BEGIN MATERIAL FOR THIS TASK

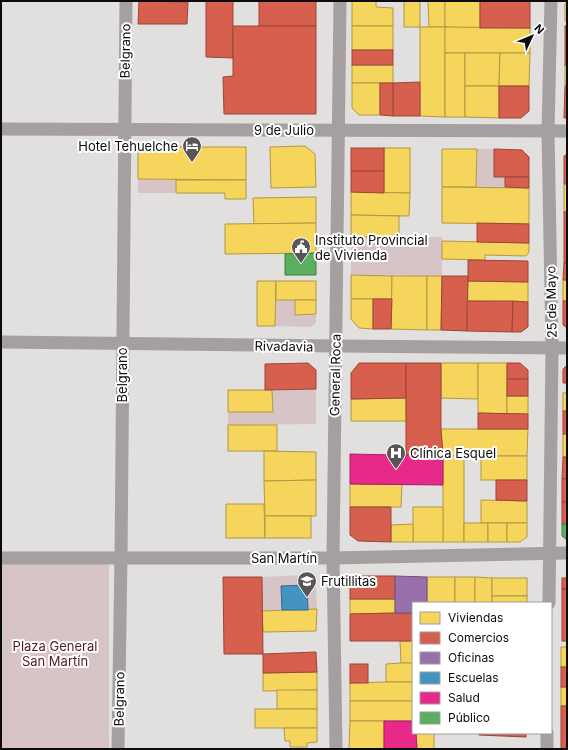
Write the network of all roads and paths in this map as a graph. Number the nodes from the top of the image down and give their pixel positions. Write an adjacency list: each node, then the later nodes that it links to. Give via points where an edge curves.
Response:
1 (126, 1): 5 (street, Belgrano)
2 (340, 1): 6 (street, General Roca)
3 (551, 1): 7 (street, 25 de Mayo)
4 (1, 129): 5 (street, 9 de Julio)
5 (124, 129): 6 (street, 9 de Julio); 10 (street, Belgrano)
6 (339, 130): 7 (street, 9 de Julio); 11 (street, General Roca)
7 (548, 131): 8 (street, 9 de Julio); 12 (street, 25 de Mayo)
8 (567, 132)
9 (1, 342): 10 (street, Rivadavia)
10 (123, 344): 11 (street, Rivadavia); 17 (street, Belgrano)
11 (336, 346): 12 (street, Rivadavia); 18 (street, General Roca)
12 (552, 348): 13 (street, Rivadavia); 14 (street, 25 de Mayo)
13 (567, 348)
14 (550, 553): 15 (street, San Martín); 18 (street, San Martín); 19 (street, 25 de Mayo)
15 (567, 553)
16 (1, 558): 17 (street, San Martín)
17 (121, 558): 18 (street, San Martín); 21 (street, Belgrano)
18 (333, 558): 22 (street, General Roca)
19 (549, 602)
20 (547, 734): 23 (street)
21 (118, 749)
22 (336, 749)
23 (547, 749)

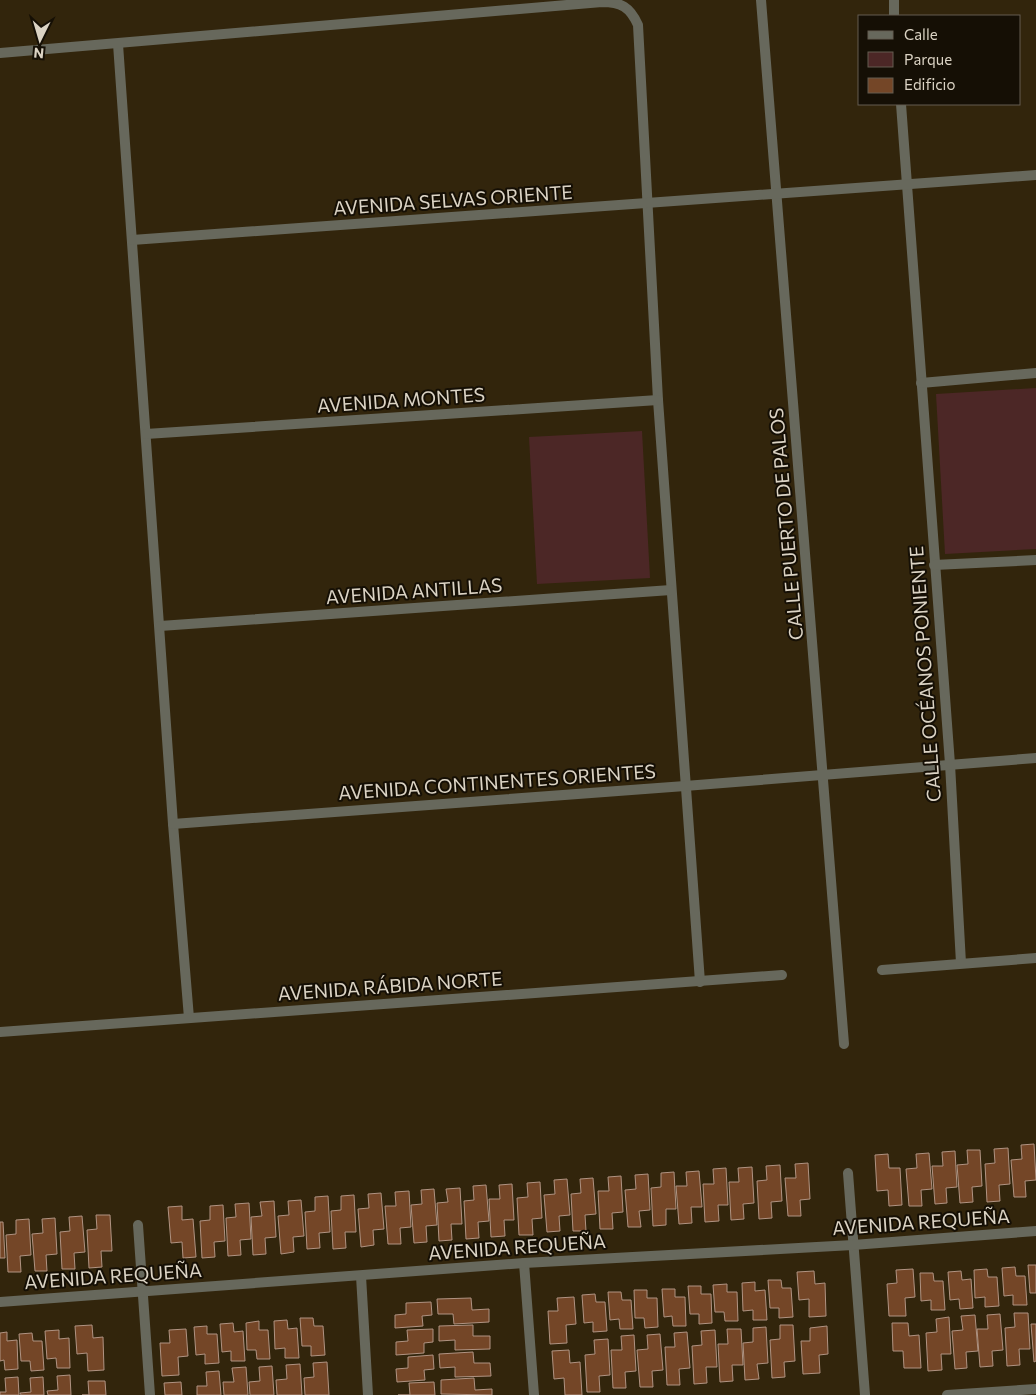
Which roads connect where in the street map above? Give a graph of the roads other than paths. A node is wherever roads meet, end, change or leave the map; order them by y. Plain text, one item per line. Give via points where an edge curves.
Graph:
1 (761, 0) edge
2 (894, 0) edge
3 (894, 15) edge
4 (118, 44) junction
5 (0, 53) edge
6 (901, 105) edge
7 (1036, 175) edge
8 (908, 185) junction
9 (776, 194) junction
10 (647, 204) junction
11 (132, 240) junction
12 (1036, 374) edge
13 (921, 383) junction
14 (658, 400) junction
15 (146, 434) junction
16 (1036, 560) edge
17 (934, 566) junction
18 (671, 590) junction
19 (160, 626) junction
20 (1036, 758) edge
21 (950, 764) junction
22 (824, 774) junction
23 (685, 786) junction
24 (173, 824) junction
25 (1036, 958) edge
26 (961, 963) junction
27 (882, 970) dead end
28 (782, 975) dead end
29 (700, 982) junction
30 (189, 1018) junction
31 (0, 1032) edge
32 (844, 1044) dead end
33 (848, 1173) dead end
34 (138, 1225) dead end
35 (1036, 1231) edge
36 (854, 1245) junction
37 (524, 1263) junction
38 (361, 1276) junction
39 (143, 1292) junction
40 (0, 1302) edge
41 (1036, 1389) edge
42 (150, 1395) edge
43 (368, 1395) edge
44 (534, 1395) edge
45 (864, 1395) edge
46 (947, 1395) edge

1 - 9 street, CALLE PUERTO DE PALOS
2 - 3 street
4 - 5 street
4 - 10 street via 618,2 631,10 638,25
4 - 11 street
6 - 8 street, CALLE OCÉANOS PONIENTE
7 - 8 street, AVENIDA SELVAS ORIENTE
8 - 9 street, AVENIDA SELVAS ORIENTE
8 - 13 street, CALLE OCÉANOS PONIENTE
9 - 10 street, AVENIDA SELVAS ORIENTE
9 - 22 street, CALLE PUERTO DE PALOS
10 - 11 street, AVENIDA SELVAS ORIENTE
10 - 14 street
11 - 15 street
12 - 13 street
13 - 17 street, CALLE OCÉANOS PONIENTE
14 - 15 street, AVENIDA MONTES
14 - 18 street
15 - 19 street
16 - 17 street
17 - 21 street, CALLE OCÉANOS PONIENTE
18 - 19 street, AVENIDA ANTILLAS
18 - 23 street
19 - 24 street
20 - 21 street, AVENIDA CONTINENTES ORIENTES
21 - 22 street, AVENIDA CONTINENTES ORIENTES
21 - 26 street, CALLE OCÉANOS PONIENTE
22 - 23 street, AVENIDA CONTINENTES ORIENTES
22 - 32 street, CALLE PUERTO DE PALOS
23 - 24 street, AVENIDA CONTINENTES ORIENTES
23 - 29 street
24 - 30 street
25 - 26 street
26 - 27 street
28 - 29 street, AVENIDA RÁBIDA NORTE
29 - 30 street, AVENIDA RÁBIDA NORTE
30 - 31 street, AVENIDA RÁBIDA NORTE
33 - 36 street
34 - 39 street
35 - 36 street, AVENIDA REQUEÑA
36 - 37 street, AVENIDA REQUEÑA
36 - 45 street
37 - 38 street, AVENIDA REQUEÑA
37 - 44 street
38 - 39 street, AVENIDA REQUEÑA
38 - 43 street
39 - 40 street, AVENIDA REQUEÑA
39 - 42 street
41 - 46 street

END MATERIAL FOR THIS TASK
BEGIN MATERIAL FOR THIS TASK

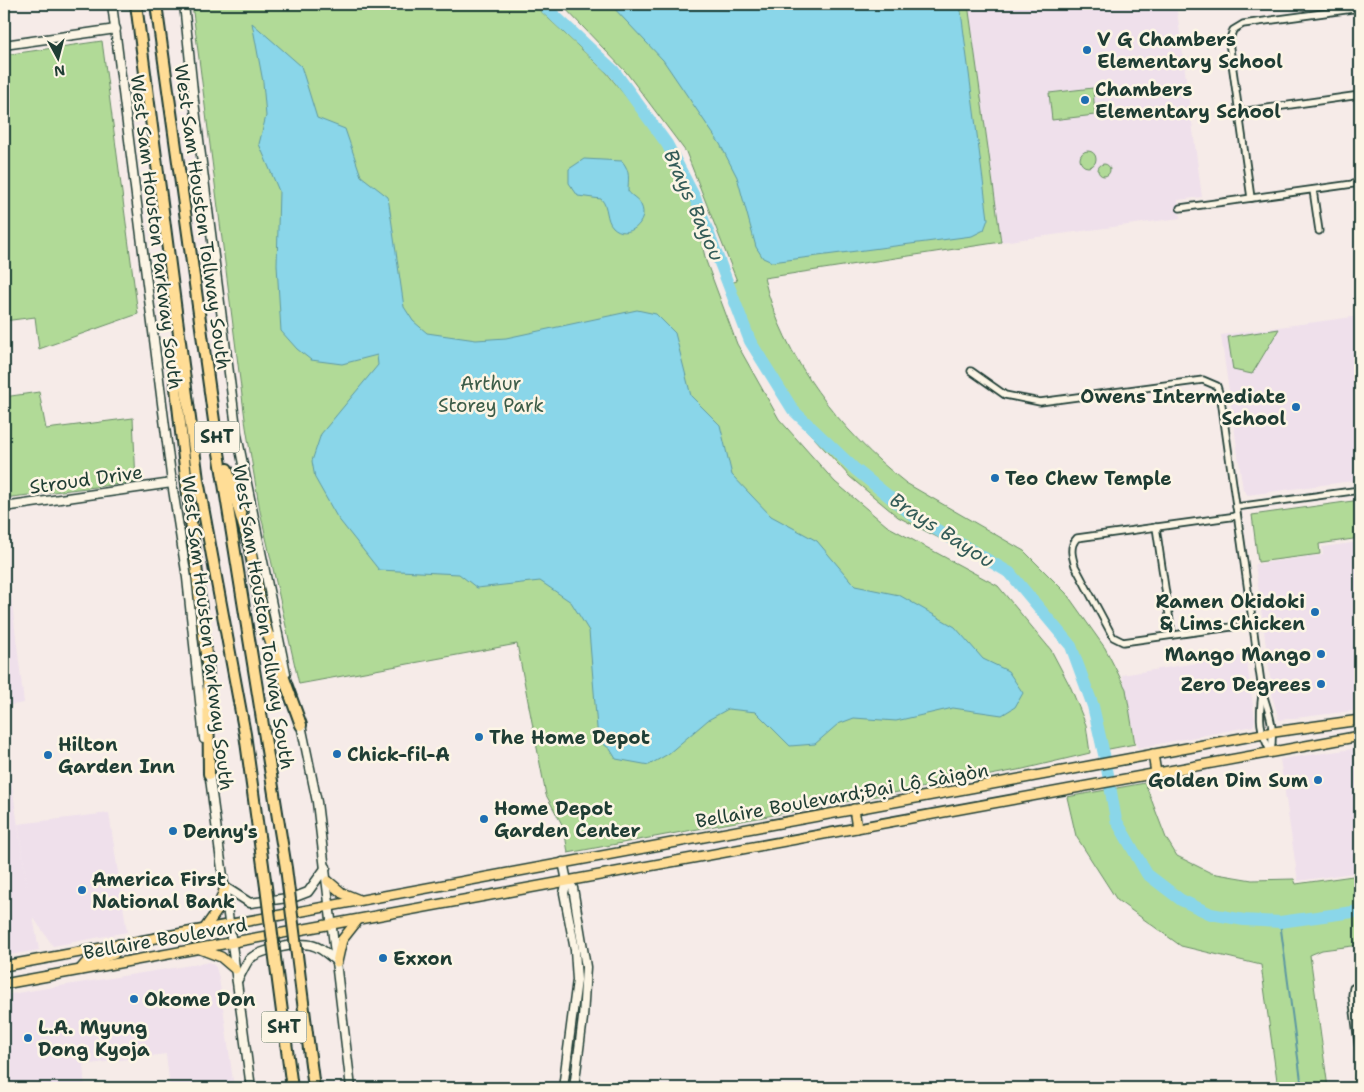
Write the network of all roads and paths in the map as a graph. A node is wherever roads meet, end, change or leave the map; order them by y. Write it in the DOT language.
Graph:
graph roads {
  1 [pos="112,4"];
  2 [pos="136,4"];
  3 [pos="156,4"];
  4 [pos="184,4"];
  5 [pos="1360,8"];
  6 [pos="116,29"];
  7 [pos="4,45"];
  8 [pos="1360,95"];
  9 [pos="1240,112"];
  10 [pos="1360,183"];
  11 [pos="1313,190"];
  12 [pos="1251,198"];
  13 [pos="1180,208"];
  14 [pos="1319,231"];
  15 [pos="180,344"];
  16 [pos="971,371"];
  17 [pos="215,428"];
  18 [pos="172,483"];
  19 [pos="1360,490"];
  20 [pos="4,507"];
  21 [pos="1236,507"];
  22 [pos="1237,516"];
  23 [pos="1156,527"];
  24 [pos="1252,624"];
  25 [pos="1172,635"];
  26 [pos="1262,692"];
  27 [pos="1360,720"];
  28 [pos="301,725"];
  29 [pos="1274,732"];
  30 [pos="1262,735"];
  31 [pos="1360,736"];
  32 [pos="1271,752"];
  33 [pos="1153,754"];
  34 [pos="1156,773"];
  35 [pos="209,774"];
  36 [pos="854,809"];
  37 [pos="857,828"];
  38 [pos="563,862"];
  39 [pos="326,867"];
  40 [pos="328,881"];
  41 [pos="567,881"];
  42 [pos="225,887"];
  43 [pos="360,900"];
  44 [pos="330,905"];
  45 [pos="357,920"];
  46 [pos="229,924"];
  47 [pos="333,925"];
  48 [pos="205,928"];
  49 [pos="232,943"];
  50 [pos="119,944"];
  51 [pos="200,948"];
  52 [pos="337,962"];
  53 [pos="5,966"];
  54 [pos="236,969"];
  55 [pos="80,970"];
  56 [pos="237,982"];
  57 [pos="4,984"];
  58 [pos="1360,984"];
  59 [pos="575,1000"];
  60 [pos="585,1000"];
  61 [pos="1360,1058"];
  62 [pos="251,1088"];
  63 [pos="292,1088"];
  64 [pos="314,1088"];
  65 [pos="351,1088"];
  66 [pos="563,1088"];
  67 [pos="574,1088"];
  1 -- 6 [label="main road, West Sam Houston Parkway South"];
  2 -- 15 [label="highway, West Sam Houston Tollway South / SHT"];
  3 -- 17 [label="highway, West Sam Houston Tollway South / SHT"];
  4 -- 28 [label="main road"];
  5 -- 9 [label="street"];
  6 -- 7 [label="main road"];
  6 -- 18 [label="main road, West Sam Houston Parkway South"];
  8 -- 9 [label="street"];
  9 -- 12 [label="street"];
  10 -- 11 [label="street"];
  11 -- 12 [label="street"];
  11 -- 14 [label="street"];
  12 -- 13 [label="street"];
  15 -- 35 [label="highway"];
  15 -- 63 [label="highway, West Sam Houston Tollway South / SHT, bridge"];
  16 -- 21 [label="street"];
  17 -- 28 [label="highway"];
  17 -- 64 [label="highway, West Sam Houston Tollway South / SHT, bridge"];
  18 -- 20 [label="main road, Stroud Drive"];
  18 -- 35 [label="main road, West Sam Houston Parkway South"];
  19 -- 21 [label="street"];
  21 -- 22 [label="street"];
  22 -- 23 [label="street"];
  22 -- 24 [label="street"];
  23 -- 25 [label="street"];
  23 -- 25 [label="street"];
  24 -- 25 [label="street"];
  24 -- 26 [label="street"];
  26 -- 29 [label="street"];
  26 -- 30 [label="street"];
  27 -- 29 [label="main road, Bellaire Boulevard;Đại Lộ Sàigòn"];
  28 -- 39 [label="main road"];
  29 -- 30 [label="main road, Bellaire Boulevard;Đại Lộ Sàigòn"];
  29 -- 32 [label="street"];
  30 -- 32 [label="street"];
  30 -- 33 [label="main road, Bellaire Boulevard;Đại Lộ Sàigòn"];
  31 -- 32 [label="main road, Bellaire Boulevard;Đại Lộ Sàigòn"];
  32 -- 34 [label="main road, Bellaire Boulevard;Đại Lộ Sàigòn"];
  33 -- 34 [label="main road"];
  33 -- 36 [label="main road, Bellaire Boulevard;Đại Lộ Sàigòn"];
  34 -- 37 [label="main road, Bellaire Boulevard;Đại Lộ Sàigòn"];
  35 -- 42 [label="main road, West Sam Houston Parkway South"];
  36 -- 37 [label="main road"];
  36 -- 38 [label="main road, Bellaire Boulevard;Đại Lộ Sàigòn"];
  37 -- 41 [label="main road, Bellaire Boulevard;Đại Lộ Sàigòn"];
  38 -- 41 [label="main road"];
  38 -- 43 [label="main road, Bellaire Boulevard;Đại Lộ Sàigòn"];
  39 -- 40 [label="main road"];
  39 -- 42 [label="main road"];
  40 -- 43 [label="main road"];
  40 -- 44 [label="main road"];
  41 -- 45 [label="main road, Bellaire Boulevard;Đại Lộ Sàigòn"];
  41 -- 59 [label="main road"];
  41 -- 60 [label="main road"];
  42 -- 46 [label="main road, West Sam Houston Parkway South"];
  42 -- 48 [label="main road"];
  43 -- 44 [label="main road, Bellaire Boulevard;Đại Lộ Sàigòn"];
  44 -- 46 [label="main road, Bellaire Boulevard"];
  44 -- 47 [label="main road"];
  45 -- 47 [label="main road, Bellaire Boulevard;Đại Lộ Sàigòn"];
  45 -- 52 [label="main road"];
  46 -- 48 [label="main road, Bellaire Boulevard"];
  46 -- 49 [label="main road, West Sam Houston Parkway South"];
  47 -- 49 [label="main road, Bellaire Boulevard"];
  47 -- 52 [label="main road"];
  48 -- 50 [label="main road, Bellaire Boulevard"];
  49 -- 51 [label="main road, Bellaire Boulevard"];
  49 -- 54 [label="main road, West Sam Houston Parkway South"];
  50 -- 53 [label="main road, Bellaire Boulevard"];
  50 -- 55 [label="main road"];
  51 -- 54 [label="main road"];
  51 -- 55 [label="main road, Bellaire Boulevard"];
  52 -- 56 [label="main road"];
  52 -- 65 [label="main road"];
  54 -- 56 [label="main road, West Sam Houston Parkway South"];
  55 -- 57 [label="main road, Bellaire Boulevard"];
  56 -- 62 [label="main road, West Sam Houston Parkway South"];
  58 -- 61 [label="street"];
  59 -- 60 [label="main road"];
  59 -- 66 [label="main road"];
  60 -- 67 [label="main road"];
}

END MATERIAL FOR THIS TASK
BEGIN MATERIAL FOR THIS TASK

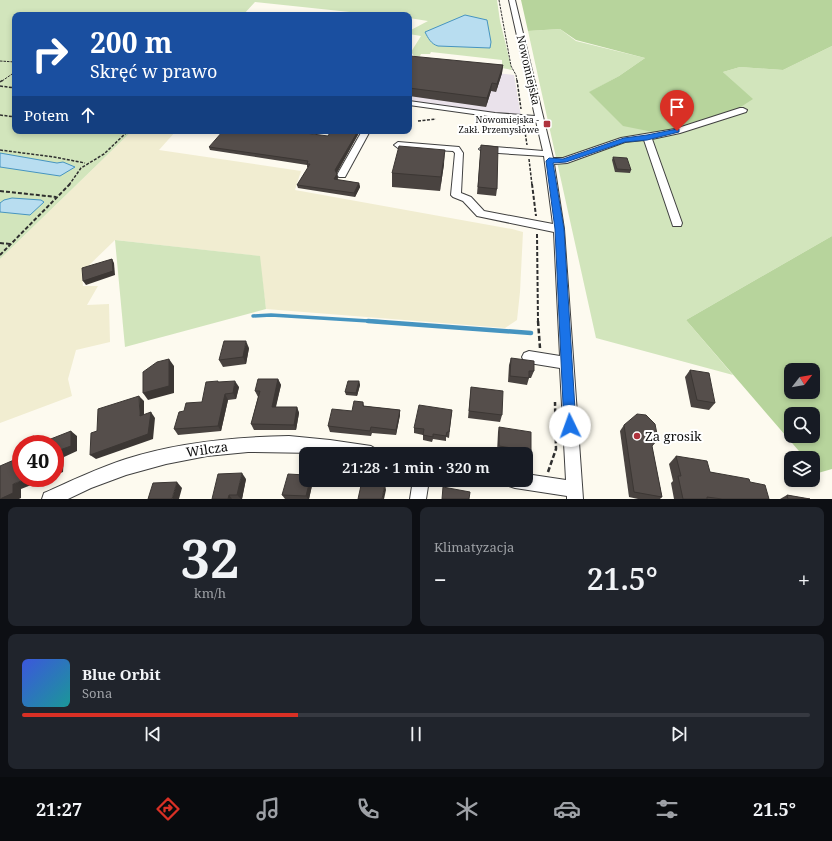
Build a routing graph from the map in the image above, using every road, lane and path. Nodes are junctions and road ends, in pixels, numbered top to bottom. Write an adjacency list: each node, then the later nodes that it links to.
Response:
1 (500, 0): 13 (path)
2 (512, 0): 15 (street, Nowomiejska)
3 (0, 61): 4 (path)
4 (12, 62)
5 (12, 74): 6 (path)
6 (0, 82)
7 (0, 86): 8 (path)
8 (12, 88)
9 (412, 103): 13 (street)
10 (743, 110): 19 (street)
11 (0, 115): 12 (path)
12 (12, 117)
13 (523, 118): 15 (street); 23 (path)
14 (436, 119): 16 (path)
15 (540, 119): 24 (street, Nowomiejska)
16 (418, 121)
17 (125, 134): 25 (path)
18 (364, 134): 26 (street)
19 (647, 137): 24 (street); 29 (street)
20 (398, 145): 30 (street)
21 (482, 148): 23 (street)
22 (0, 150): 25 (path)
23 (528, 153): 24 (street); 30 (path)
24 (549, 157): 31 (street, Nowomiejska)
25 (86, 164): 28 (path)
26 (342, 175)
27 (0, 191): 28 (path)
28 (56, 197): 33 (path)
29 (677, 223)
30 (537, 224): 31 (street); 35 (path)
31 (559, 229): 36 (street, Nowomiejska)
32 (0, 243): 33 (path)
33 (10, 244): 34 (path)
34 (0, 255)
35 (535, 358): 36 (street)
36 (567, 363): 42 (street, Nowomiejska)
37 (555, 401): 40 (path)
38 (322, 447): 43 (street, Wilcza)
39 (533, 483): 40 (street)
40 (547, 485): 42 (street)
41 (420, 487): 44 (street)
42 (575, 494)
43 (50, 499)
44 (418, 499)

END MATERIAL FOR THIS TASK

- WORK ITEM
From the data above, copy every line where "that" appears.

- FINISHED TASK
Write the network of all roads and paths in this map as a graph. Number the nodes from the top of the image down and give their pixel positions. Write an adjacency list: each node, then the later nodes that it links to. Give via points where an edge curves.
Build a routing graph from the map in the image above, using every road, lane and path. Nodes are junctions and road ends, in pixels, numbered top to bottom. Write an adjacency list: each node, then the later nodes that it links to.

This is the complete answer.